Both show up the same way in the Control Console — as nodes in a visual DAG:
No config file declares this pipeline. The folder IS the pipeline. Drop a .py file in, it appears in the DAG. Remove it, it disappears.
The Decision
Unified Step model. Pipeline = folder. Builtins and custom code are the same thing. Version control via git tags, instant rollback by pointing an environment at a previous tag. Infrastructure config (URLs, secrets, scaling) stays separate and locked down — agency staff never touch it.
What This Means
- Sound Transit staff manage transforms by editing Python files in their own git repo
- Common operations (rename, filter, merge) are one-line builtin instantiations
- Custom logic is a decorated function — same visibility in the UI, same version control
- We can optimize builtins behind the scenes without changing the agency's code
- Switching between versions is instant — no rebuild, no redeploy
- Multiple versions run simultaneously — production runs tag
v1.2.0, staging runsv1.3.0-rc1, and a developer tests from a branch or local worktree. Same infrastructure, same framework, different pipeline folders loaded at different refs.
Open Questions
- How do we handle the RT pipeline DAG? The schedule pipeline operates on DataFrames (Polars).
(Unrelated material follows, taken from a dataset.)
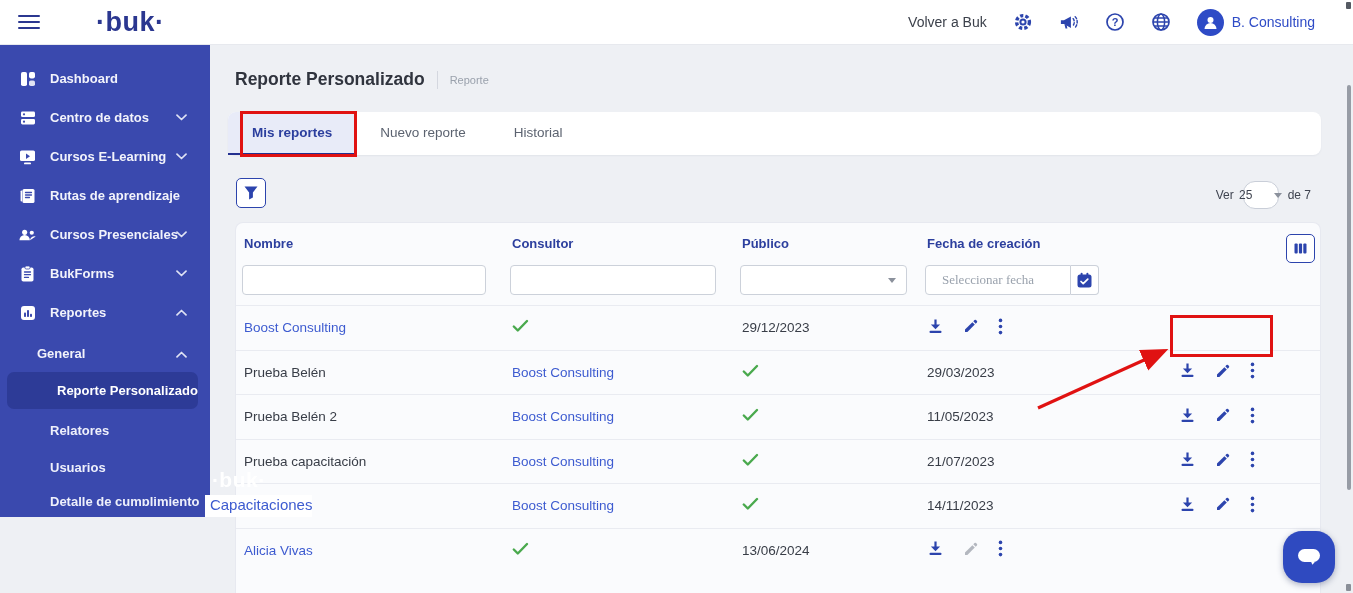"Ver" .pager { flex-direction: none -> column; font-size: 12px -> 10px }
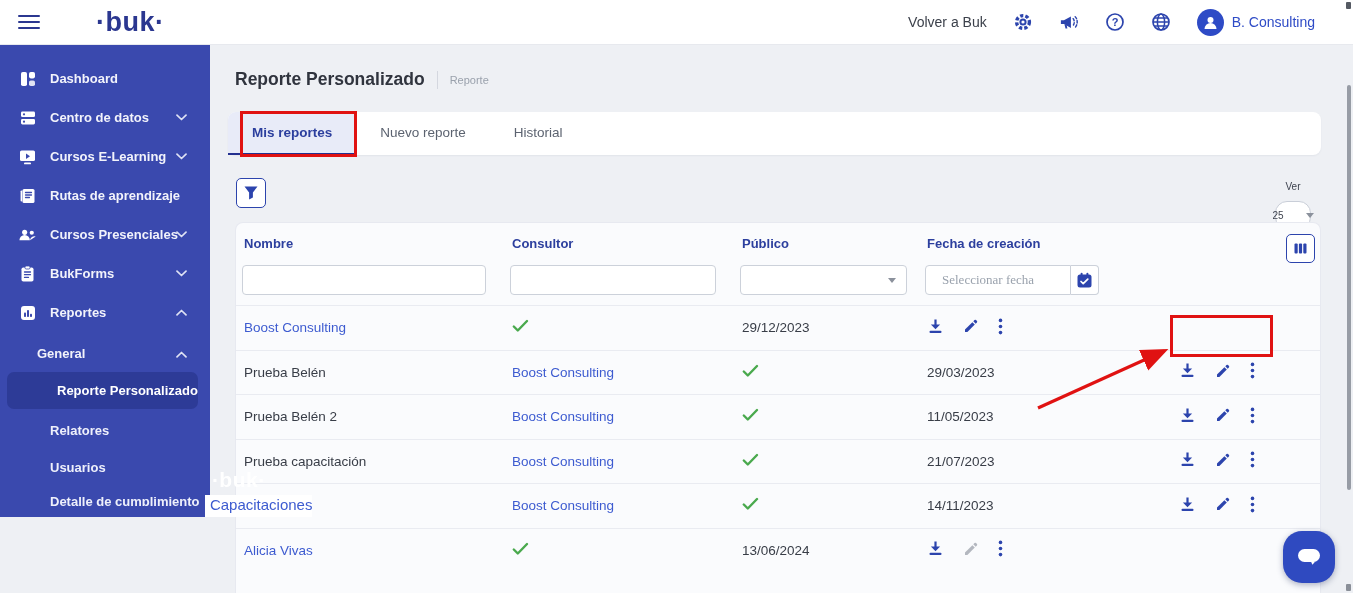"Seleccionar fecha" .f-input { font-family: Liberation Serif, serif -> Liberation Sans, sans-serif; padding: 0 16px -> 0 8px }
The RT pipeline operates on protobuf messages. The Step model works for both, but the builtins and context shape are different. Should RT pipelines use the same
ctx.datasetspattern, or do protobuf entities need a different interface? - What does the CI/CD flow look like for pipeline versions? Tag → build → artifact → deploy-to-environment is the conceptual flow, but the specifics (where does the artifact live? how does the pipeline service pick it up?) need design work.